Records to process:
------------------------------

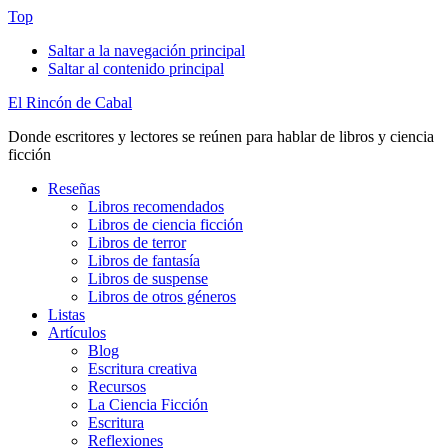
Top
Saltar a la navegación principal
Saltar al contenido principal
El Rincón de Cabal
Donde escritores y lectores se reúnen para hablar de libros y ciencia
ficción
Reseñas
Libros recomendados
Libros de ciencia ficción
Libros de terror
Libros de fantasía
Libros de suspense
Libros de otros géneros
Listas
Artículos
Blog
Escritura creativa
Recursos
La Ciencia Ficción
Escritura
Reflexiones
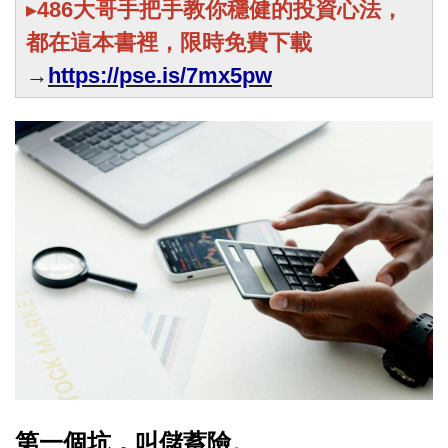
▸
486大哥手把手教你穩健的投資心法，
都在這本書裡，限時免費下載
→
https://pse.is/7mx5pw
第一個坑，叫儲蓄險。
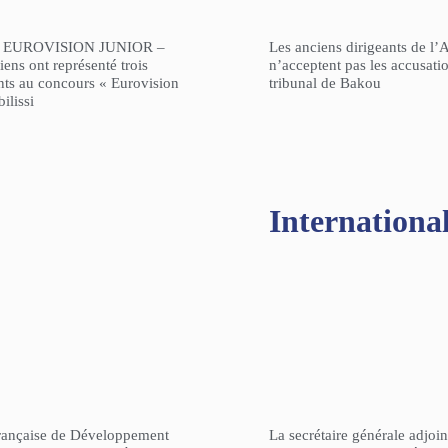
 EUROVISION JUNIOR –
Les anciens dirigeants de l’
ens ont représenté trois
n’acceptent pas les accusati
nts au concours « Eurovision
tribunal de Bakou
ilissi
Internationa
rançaise de Développement
La secrétaire générale adjoin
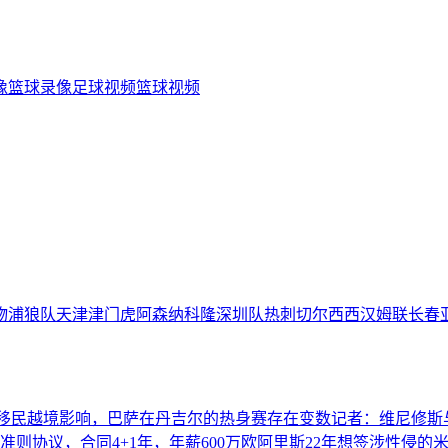
像
篮球录像
足球视频
篮球视频
物浦
狼队
天津津门虎
阿森纳
科隆
深圳队
热刺
切尔西
西汉姆联
长春
移民越境影响，巴萨在丹吉尔的热身赛存在变数
记者：维尼修斯
则协议，合同4+1年，年薪600万欧
阿里斯22年想签涉性侵的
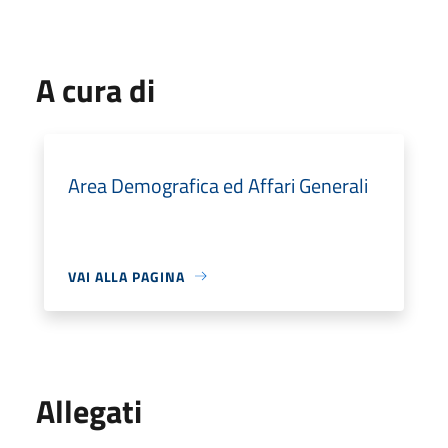
A cura di
Area Demografica ed Affari Generali
VAI ALLA PAGINA
Allegati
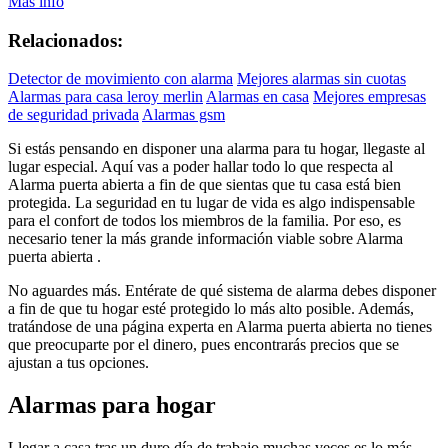
Más info
Relacionados:
Detector de movimiento con alarma
Mejores alarmas sin cuotas
Alarmas para casa leroy merlin
Alarmas en casa
Mejores empresas
de seguridad privada
Alarmas gsm
Si estás pensando en disponer una alarma para tu hogar, llegaste al
lugar especial. Aquí vas a poder hallar todo lo que respecta al
Alarma puerta abierta a fin de que sientas que tu casa está bien
protegida. La seguridad en tu lugar de vida es algo indispensable
para el confort de todos los miembros de la familia. Por eso, es
necesario tener la más grande información viable sobre Alarma
puerta abierta .
No aguardes más. Entérate de qué sistema de alarma debes disponer
a fin de que tu hogar esté protegido lo más alto posible. Además,
tratándose de una página experta en Alarma puerta abierta no tienes
que preocuparte por el dinero, pues encontrarás precios que se
ajustan a tus opciones.
Alarmas para hogar
Llegar a casa tras un duro día de trabajo muchas veces es lo más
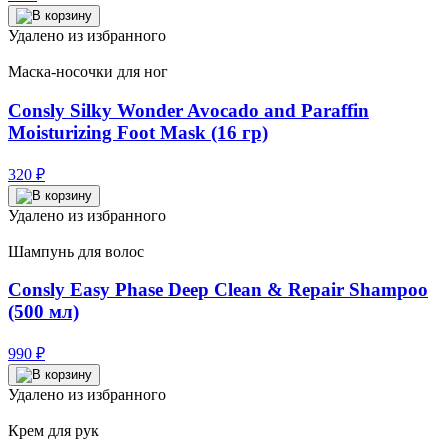
Удалено из избранного
Маска-носочки для ног
Consly Silky Wonder Avocado and Paraffin
Moisturizing Foot Mask (16 гр)
320
₽
Удалено из избранного
Шампунь для волос
Consly Easy Phase Deep Clean & Repair Shampoo
(500 мл)
990
₽
Удалено из избранного
Крем для рук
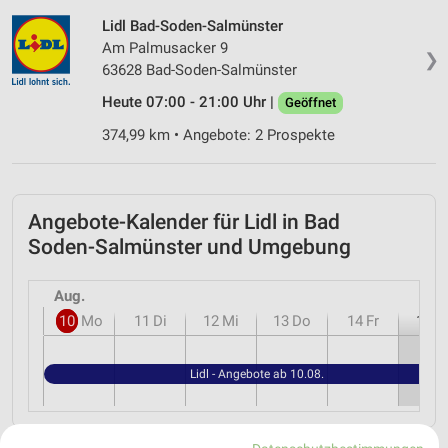
Lidl Bad-Soden-Salmünster
Am Palmusacker 9
❯
63628 Bad-Soden-Salmünster
Heute 07:00 - 21:00 Uhr |
Geöffnet
374,99 km • Angebote: 2 Prospekte
Angebote-Kalender für Lidl in Bad
Soden-Salmünster und Umgebung
Aug.
10
Mo
11
Di
12
Mi
13
Do
14
Fr
15
S
Lidl - Angebote ab 10.08.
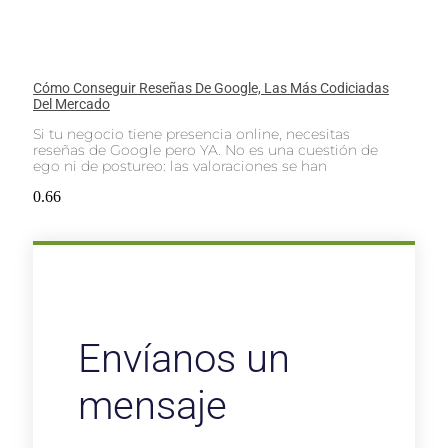
Cómo Conseguir Reseñas De Google, Las Más Codiciadas
Del Mercado
Si tu negocio tiene presencia online, necesitas
reseñas de Google pero YA. No es una cuestión de
ego ni de postureo: las valoraciones se han
Envíanos un
mensaje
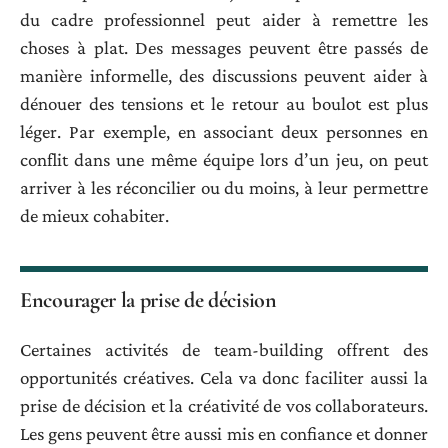
du cadre professionnel peut aider à remettre les
choses à plat. Des messages peuvent être passés de
manière informelle, des discussions peuvent aider à
dénouer des tensions et le retour au boulot est plus
léger. Par exemple, en associant deux personnes en
conflit dans une même équipe lors d’un jeu, on peut
arriver à les réconcilier ou du moins, à leur permettre
de mieux cohabiter.
Encourager la prise de décision
Certaines activités de team-building offrent des
opportunités créatives. Cela va donc faciliter aussi la
prise de décision et la créativité de vos collaborateurs.
Les gens peuvent être aussi mis en confiance et donner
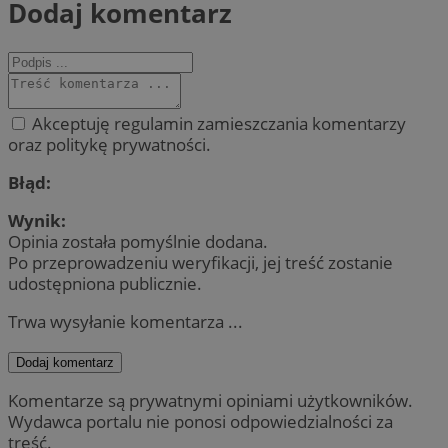
Dodaj komentarz
Akceptuję regulamin zamieszczania komentarzy
oraz politykę prywatności.
Błąd:
Wynik:
Opinia została pomyślnie dodana.
Po przeprowadzeniu weryfikacji, jej treść zostanie
udostępniona publicznie.
Trwa wysyłanie komentarza ...
Dodaj komentarz
Komentarze są prywatnymi opiniami użytkowników.
Wydawca portalu nie ponosi odpowiedzialności za
treść.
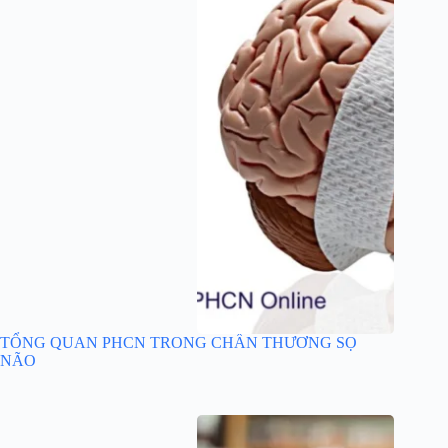
TỔNG QUAN PHCN TRONG CHẤN THƯƠNG SỌ
NÃO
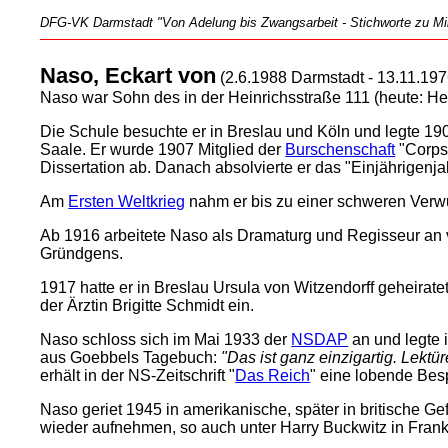
DFG-VK Darmstadt "Von Adelung bis Zwangsarbeit - Stichworte zu Mili
Naso, Eckart von
(2.6.1988 Darmstadt - 13.11.1976 
Naso war Sohn des in der Heinrichsstraße 111 (heute: H
Die Schule besuchte er in Breslau und Köln und legte 1907
Saale. Er wurde 1907 Mitglied der
Burschenschaft
"Corps 
Dissertation ab. Danach absolvierte er das "Einjährigenj
Am
Ersten Weltkrieg
nahm er bis zu einer schweren Verwu
Ab 1916 arbeitete Naso als Dramaturg und Regisseur an
Gründgens.
1917 hatte er in Breslau Ursula von Witzendorff geheirate
der Ärztin Brigitte Schmidt ein.
Naso schloss sich im Mai 1933 der
NSDAP
an und legte 
aus Goebbels Tagebuch:
"Das ist ganz einzigartig. Lektü
erhält in der NS-Zeitschrift "
Das Reich
" eine lobende Bes
Naso geriet 1945 in amerikanische, später in britische G
wieder aufnehmen, so auch unter Harry Buckwitz in Frank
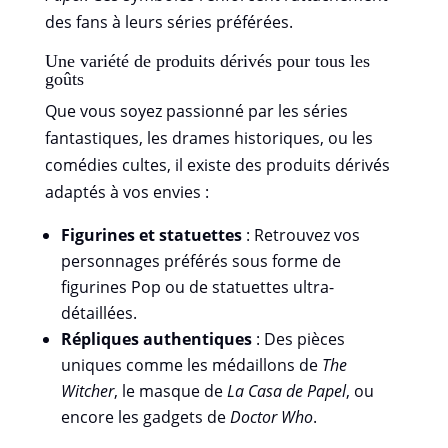
des fans à leurs séries préférées.
Une variété de produits dérivés pour tous les
goûts
Que vous soyez passionné par les séries
fantastiques, les drames historiques, ou les
comédies cultes, il existe des produits dérivés
adaptés à vos envies :
Figurines et statuettes
: Retrouvez vos
personnages préférés sous forme de
figurines Pop ou de statuettes ultra-
détaillées.
Répliques authentiques
: Des pièces
uniques comme les médaillons de
The
Witcher
, le masque de
La Casa de Papel
, ou
encore les gadgets de
Doctor Who
.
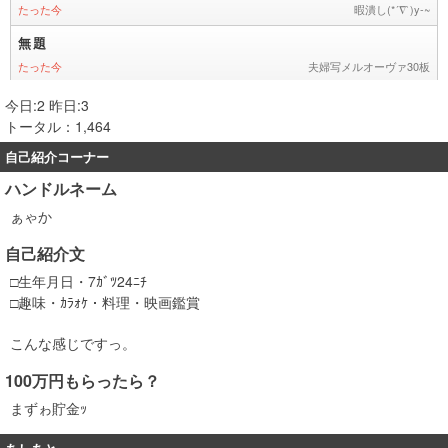
今日:2 昨日:3
トータル：1,464
自己紹介コーナー
ハンドルネーム
ぁゃか
自己紹介文
□生年月日・7ｶﾞﾂ24ﾆﾁ
□趣味・ｶﾗｫｹ・料理・映画鑑賞
こんな感じですっ。
100万円もらったら？
まずゎ貯金ｯ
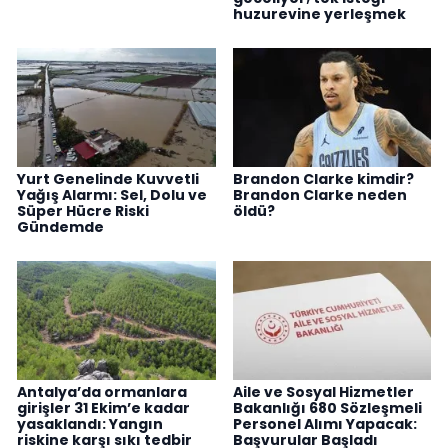
huzurevine yerleşmek
Yurt Genelinde Kuvvetli
Brandon Clarke kimdir?
Yağış Alarmı: Sel, Dolu ve
Brandon Clarke neden
Süper Hücre Riski
öldü?
Gündemde
Antalya’da ormanlara
Aile ve Sosyal Hizmetler
girişler 31 Ekim’e kadar
Bakanlığı 680 Sözleşmeli
yasaklandı: Yangın
Personel Alımı Yapacak:
riskine karşı sıkı tedbir
Başvurular Başladı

------------------------------

Written task: Could you write out, exactly, each line of the data above from the one containing "huzurevine yerleşmek" through the last, including both?

Problem solution:
huzurevine yerleşmek
Yurt Genelinde Kuvvetli
Brandon Clarke kimdir?
Yağış Alarmı: Sel, Dolu ve
Brandon Clarke neden
Süper Hücre Riski
öldü?
Gündemde
Antalya’da ormanlara
Aile ve Sosyal Hizmetler
girişler 31 Ekim’e kadar
Bakanlığı 680 Sözleşmeli
yasaklandı: Yangın
Personel Alımı Yapacak:
riskine karşı sıkı tedbir
Başvurular Başladı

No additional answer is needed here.